━━━━━ GIVEN DATA ━━━━━

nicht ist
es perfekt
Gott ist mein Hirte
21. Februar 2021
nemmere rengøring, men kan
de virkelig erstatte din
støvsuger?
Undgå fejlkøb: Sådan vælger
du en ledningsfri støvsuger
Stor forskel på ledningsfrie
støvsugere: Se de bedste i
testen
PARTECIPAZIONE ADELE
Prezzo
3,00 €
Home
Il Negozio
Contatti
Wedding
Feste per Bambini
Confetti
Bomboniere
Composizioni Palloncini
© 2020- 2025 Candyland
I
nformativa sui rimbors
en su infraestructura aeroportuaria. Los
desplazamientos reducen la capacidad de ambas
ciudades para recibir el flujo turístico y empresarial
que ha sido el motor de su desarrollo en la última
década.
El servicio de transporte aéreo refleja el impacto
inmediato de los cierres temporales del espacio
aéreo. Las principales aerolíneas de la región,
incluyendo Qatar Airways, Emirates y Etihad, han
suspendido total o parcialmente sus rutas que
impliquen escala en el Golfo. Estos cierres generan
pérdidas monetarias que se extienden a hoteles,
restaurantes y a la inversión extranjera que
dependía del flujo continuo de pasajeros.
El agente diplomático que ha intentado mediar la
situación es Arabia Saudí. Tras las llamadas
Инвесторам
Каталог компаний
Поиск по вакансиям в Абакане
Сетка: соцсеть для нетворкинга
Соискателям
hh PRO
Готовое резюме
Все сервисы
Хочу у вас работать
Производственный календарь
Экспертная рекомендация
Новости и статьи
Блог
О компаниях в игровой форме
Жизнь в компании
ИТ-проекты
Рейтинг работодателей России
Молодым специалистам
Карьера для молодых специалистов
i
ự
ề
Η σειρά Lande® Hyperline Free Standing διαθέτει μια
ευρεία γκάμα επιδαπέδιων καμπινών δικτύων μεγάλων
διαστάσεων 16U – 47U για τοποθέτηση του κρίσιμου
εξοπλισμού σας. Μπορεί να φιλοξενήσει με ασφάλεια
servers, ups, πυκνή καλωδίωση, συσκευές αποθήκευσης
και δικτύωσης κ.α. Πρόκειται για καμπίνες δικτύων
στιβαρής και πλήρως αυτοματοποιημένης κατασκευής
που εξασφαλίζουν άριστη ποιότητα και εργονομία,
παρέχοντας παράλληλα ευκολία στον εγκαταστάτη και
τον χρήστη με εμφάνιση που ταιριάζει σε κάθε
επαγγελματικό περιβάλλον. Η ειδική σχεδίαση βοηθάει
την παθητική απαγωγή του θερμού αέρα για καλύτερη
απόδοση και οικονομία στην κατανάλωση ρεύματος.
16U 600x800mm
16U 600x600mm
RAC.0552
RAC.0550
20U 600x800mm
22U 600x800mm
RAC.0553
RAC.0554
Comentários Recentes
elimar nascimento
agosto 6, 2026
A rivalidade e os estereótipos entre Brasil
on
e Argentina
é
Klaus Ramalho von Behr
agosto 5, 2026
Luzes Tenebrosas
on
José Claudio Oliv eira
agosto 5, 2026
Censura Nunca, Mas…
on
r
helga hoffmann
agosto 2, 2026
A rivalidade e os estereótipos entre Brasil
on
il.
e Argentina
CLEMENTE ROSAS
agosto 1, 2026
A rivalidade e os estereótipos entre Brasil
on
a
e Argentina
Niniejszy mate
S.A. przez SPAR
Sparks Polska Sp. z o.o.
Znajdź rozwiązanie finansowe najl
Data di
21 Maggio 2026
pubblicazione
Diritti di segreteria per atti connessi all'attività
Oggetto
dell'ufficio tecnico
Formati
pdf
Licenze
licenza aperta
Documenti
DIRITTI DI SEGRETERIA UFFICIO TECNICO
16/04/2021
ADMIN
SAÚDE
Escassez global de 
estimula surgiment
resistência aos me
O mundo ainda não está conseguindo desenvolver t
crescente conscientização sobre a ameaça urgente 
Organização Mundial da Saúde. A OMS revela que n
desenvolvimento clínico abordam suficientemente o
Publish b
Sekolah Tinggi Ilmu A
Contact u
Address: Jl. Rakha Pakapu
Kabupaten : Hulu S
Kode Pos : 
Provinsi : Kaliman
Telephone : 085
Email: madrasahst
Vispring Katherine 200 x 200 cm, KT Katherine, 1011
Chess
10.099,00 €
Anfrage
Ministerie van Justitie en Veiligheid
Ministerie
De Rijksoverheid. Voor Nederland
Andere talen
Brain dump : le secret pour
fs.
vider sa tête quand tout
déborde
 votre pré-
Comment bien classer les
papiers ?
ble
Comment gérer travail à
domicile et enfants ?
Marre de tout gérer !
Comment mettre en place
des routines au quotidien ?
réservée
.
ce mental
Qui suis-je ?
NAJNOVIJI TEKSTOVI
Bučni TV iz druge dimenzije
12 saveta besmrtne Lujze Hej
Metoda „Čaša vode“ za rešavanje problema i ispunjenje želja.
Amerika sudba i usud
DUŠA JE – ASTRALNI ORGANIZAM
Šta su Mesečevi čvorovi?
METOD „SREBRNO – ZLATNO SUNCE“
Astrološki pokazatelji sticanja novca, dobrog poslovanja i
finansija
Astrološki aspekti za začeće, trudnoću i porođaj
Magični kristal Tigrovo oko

━━━━━

YOUR OBJECTIVE:
Write out again, exactly, the lines from the start of the entries up to and including the one with "Поиск по вакансиям в Абакане". Nothing else belongs in the reply.

TASK RESPONSE:
nicht ist
es perfekt
Gott ist mein Hirte
21. Februar 2021
nemmere rengøring, men kan
de virkelig erstatte din
støvsuger?
Undgå fejlkøb: Sådan vælger
du en ledningsfri støvsuger
Stor forskel på ledningsfrie
støvsugere: Se de bedste i
testen
PARTECIPAZIONE ADELE
Prezzo
3,00 €
Home
Il Negozio
Contatti
Wedding
Feste per Bambini
Confetti
Bomboniere
Composizioni Palloncini
© 2020- 2025 Candyland
I
nformativa sui rimbors
en su infraestructura aeroportuaria. Los
desplazamientos reducen la capacidad de ambas
ciudades para recibir el flujo turístico y empresarial
que ha sido el motor de su desarrollo en la última
década.
El servicio de transporte aéreo refleja el impacto
inmediato de los cierres temporales del espacio
aéreo. Las principales aerolíneas de la región,
incluyendo Qatar Airways, Emirates y Etihad, han
suspendido total o parcialmente sus rutas que
impliquen escala en el Golfo. Estos cierres generan
pérdidas monetarias que se extienden a hoteles,
restaurantes y a la inversión extranjera que
dependía del flujo continuo de pasajeros.
El agente diplomático que ha intentado mediar la
situación es Arabia Saudí. Tras las llamadas
Инвесторам
Каталог компаний
Поиск по вакансиям в Абакане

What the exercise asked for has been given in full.